Damage assessments are climbing, with modeling and analytics firm RMS now estimating that losses incurred by wind, storm surge and inland flooding could be as high as $70 billion-$90 billion. The majority of losses are coming from inland flooding in the Houston metropolitan area, where more than seven million properties top $1.5 trillion in value. RMS said the estimate includes damage to all residential, commercial, industrial and automotive risks in the area, as well as possible inflation from an area-wide demand surge.

According to RMS:

Most losses will be uninsured, given that private flood insurance is limited. However, although the insured losses will remain uncertain for some time they will be significant, as private coverage is not consistent: there are significant variations in how coverage is provided by individual insurers.

Coverage for some of the residential losses has been provided by the National Flood Insurance Program (NFIP). There are approximately 500,000 NFIP policies that will be affected by Harvey, and the losses to the program will be very significant – potentially the largest event to date. However, NFIP penetration rates are as low as 20% in the Houston area, and thus most of the losses will be uninsured. This will rekindle the public policy debate around this issue.
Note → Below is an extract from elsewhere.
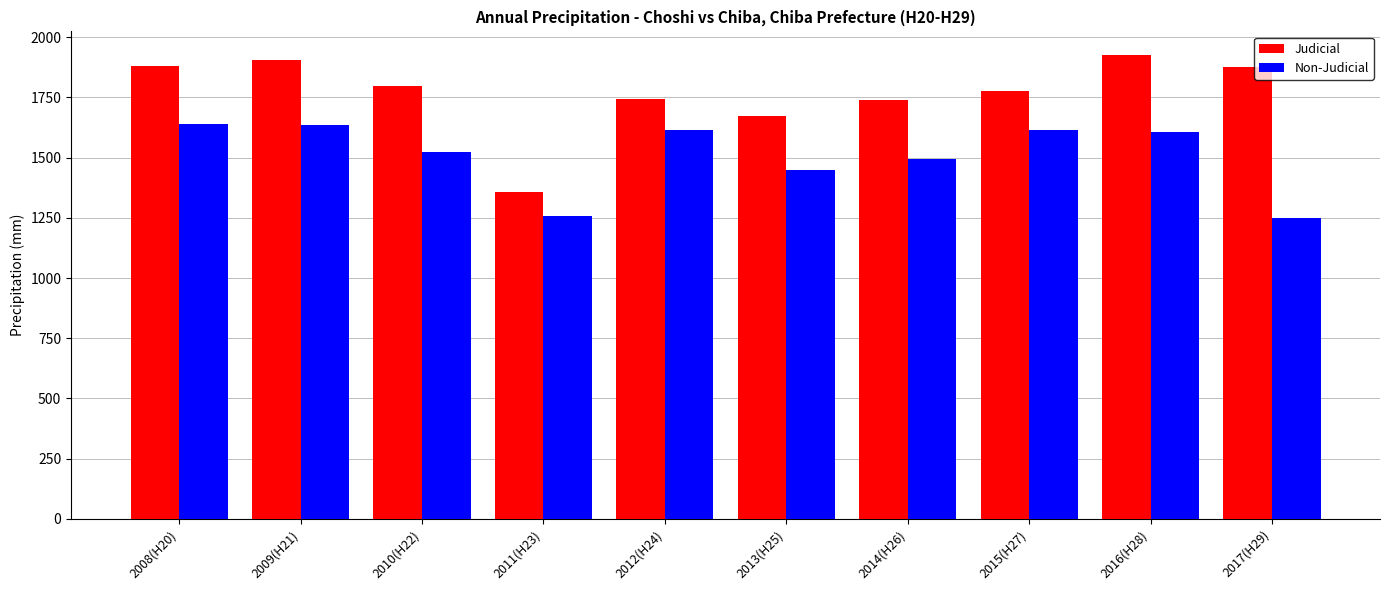

Which series changed the most between 2008(H20) and 2014(H26)?

Non-Judicial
Texas Gov. Greg Abbott estimated that more than $125 billion in federal funding will be required to help the state recover from Hurricane Harvey, the Wall Street Journal reported.

Adding to the area’s woes were two explosions at the Arkema Inc. chemical plant in Crosby, Texas, 20 miles northeast of Houston early on Thursday.

The plant, which produces organic peroxides used in products like kitchen counter tops, polystyrene cups and plates, industrial paints and PVC pipes., was without electric service since Sunday and lost refrigeration when backup generators were flooded. Because the products need to be kept cold to prevent a chemical reaction, workers had moved them from warehouses into diesel-powered refrigerated containers, but those were also flooded.

A sheriff’s deputy was taken to a hospital after inhaling fumes, according to Reuters.

Residents in a 1.5-mile radius of the Arkema plant were evacuated on Tuesday, and water levels there make it too dangerous for workers to assess the situation from the ground, officials added.

Arkema urged people to stay away as the fire burns out. Black smoke was billowing from the site, Harris County Sheriff Ed Gonzalez said at a televised news briefing.

The Federal Aviation Administration said Wednesday it had temporarily barred flights from the area because of the risk of fire or explosion.